Documenting the rise and rise and rise of OSGrid. Adam Frisby examines the massive growth of OSGrid, for those who don't know OSGrid is largest open virtual world where anybody can connect their own server. Essential reading..!
I thought it would be interesting to make some pretty charts
representing the data behind OSGrid.org's operations. The following
is accurate as of today, but probably wont be tommorow. Some of the
data is missing or has gaps in it - this is because during those
periods I was not able to get accurate data and decided not to
display it at all.
Servers
There are a total of 395 unique IP addresses connected to
OSGrid, each roughly corresponds to a unique physical server
hosting regions. Of these, 130 were compiled from SVN and give
version information. (265 not reporting version).
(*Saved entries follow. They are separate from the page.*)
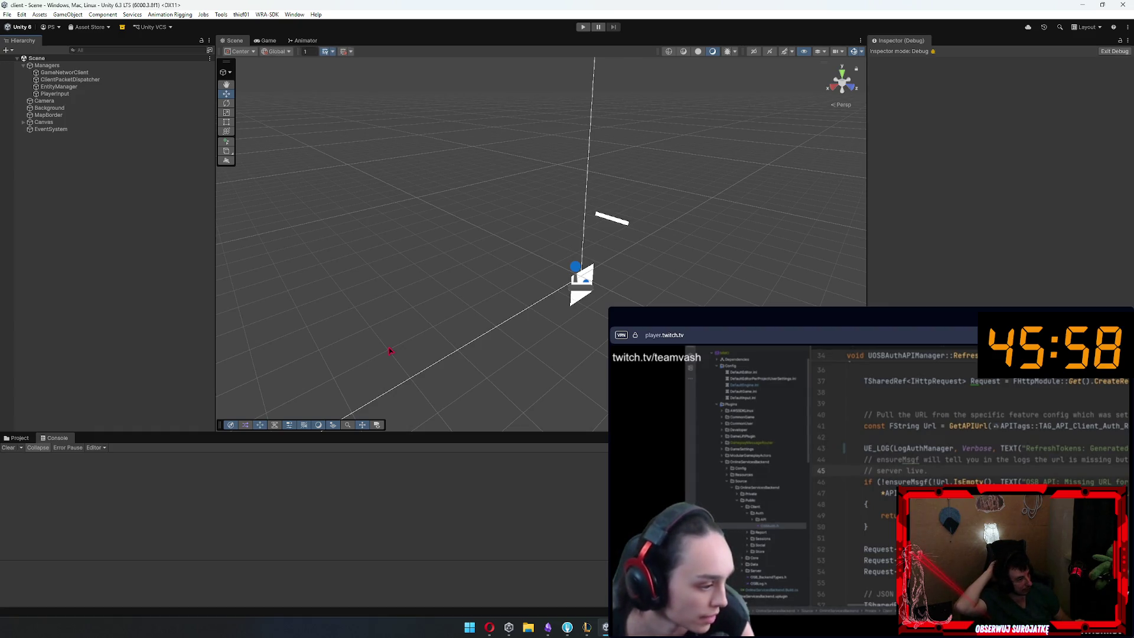
key(x)
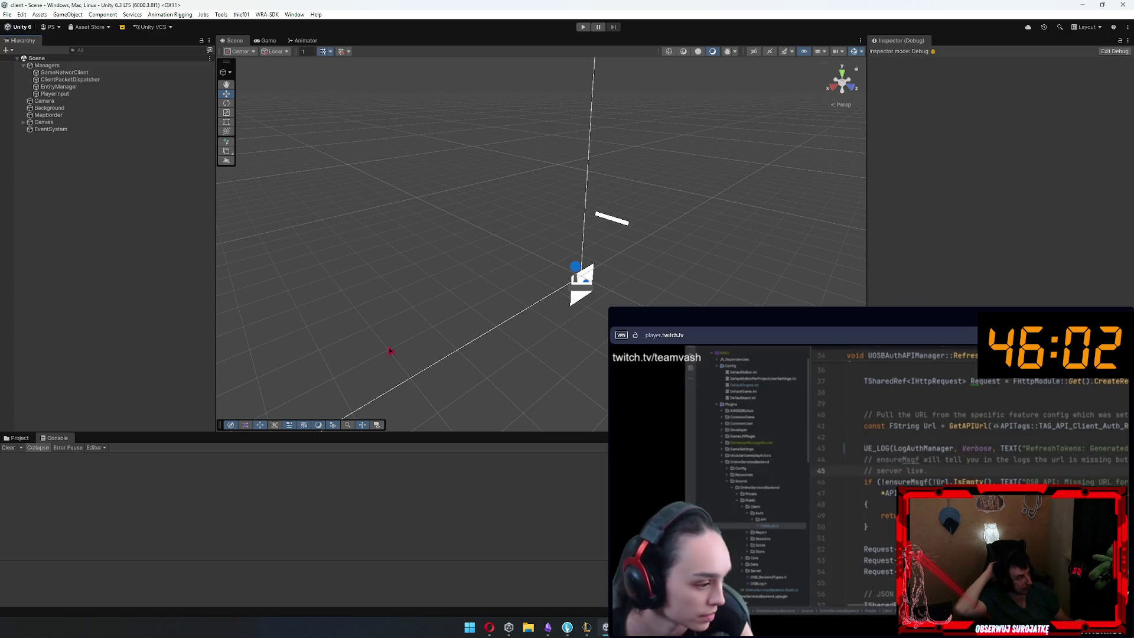
key(x)
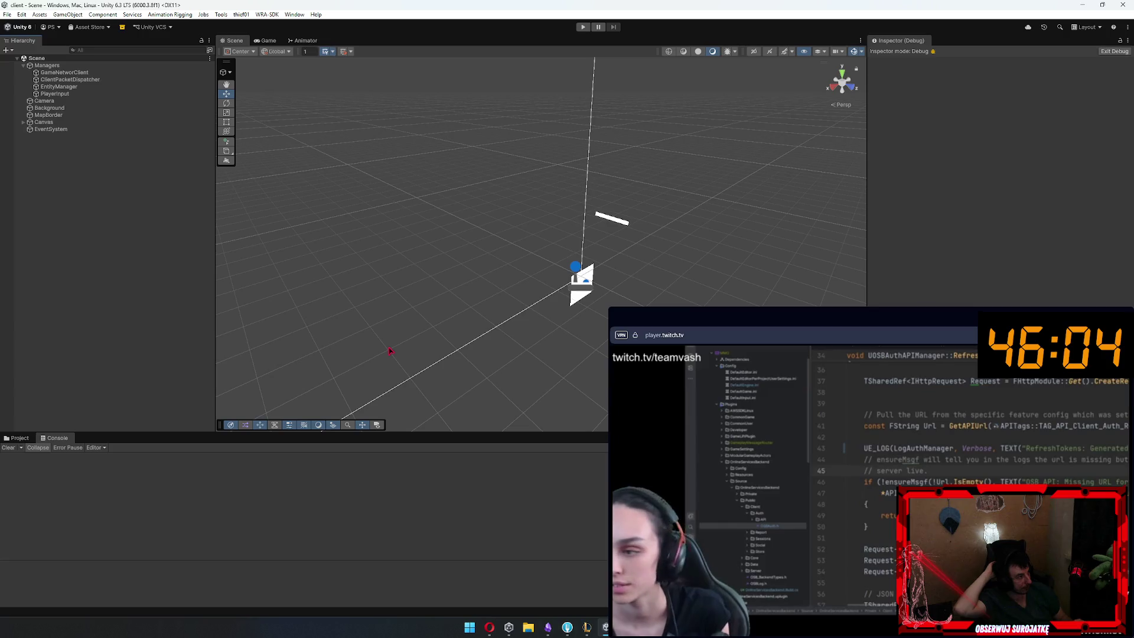
key(x)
The most popular version is r9332 with 35 unique servers running
this revision. Next is a tie between the official 0.6.4 release and
r9313 with 20 unique servers each. The remainder is distributed
fairly evenly between r9307 and r9336. It is worth noting that
version information was introduced in r9307 - so we cant quite yet
see into the 60% that are running behind that version. What is
interesting to note is however than 30% of the regions on OSGrid
were updated with this revision already and indicates active
upgrades and maintainence.
Fig 1. OpenSimulator Versions on
OSGrid.org
Regions
At time of writing, there are 2,083 regions connected to OSGrid,
owned by 386 unique avatars. (Averaging 5.3 regions per avatar) on
395 unique servers. Each server hosts on average 5.2 regions, the
mode is 1, with 35% of servers hosting only a single region. The
following chart displays the average number of regions per server
over a range of values. Interestingly, this means that 1 in 7.5
users own their own region on OSGrid (compared to 1 in 600 in
Second Life®)
Fig 2. Regions per Server on OSGrid
Users
The most interesting statistics are to do with users - currently
there are 15,669 users registered on OSGrid.org. 20% of these users
have logged in in the last week, 40% in the last month (75% in the
last quarter). You can see the proportion of users who have logged
in since a certain date on the following chart.
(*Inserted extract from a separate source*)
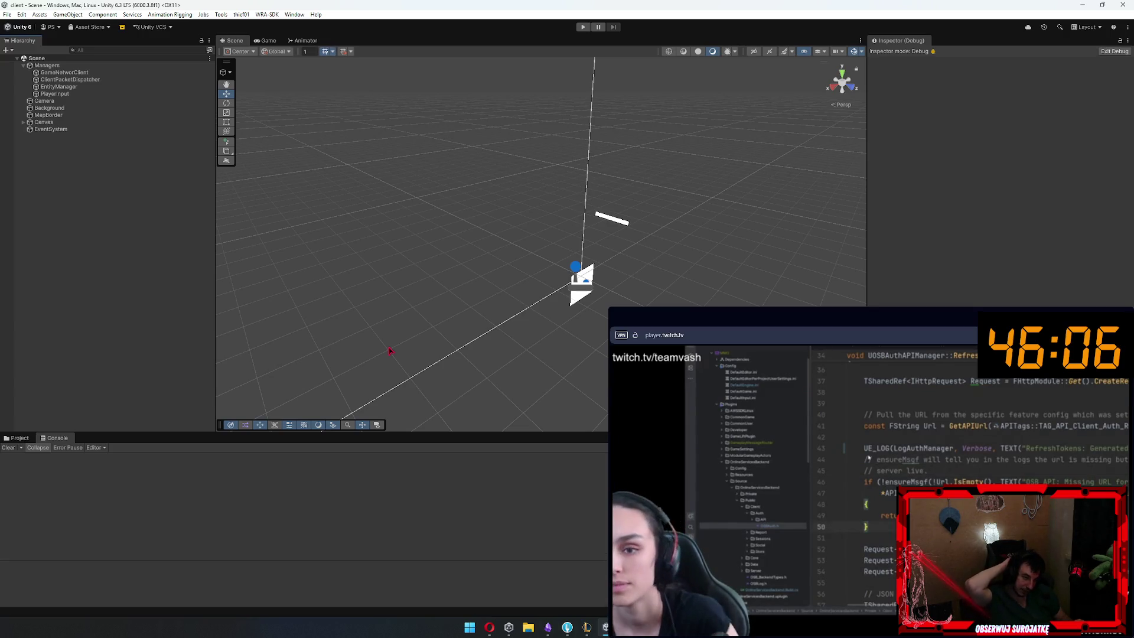
key(x)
Fig 3. User logins since specified
date
User Registrations are also fairly interesting to look at -
OSGrid benefited enormously by Linden Lab's Open Space pricing
change announcement back in last November. Since the announcement,
registrations on osgrid per day has doubled.
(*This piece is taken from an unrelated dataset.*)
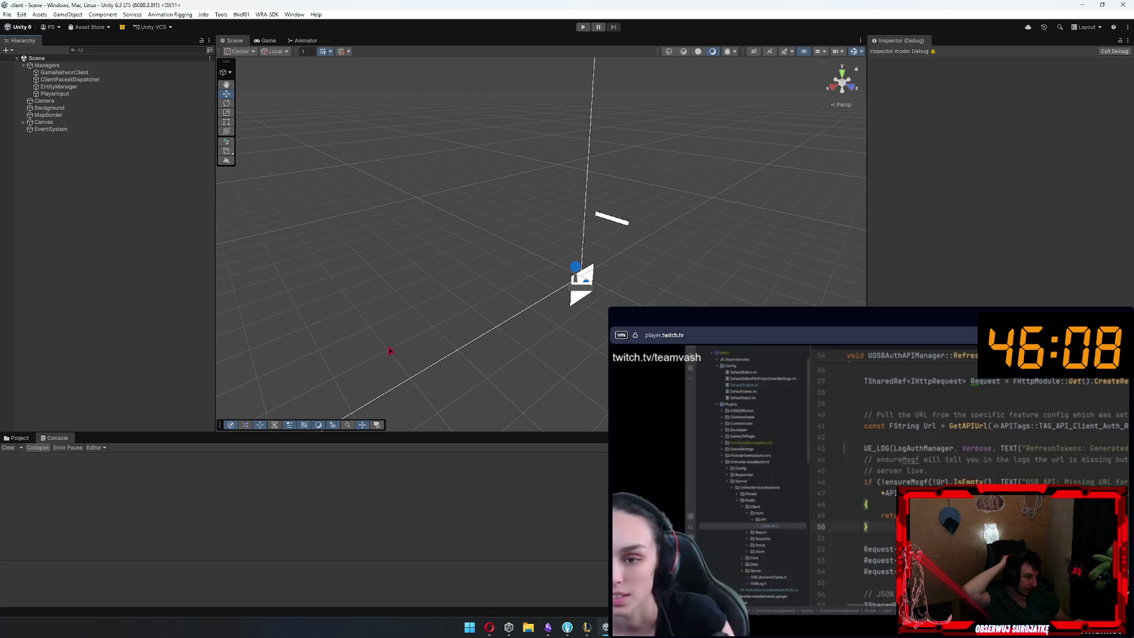
key(x)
Fig 4. User Registrations per Day
Fig 5. Total User Registrations
It will be interesting to see if history repeats itself again
when the next set of price increases occur in June.
Assets
A final note - I cannot make any charts on the asset table
because, despite the presence of a creation date - running the
query on our 2 million assets results in database meltdown. I can
however give some quick figures on the asset table, there are
2,164,534 assets on OSGrid at present occupying a mere 65.4 GB
(well less than a percentage of the Linden Lab asset cluster). Part
of this is because unless an asset is in inventory, the central
asset servers do not care to know about it.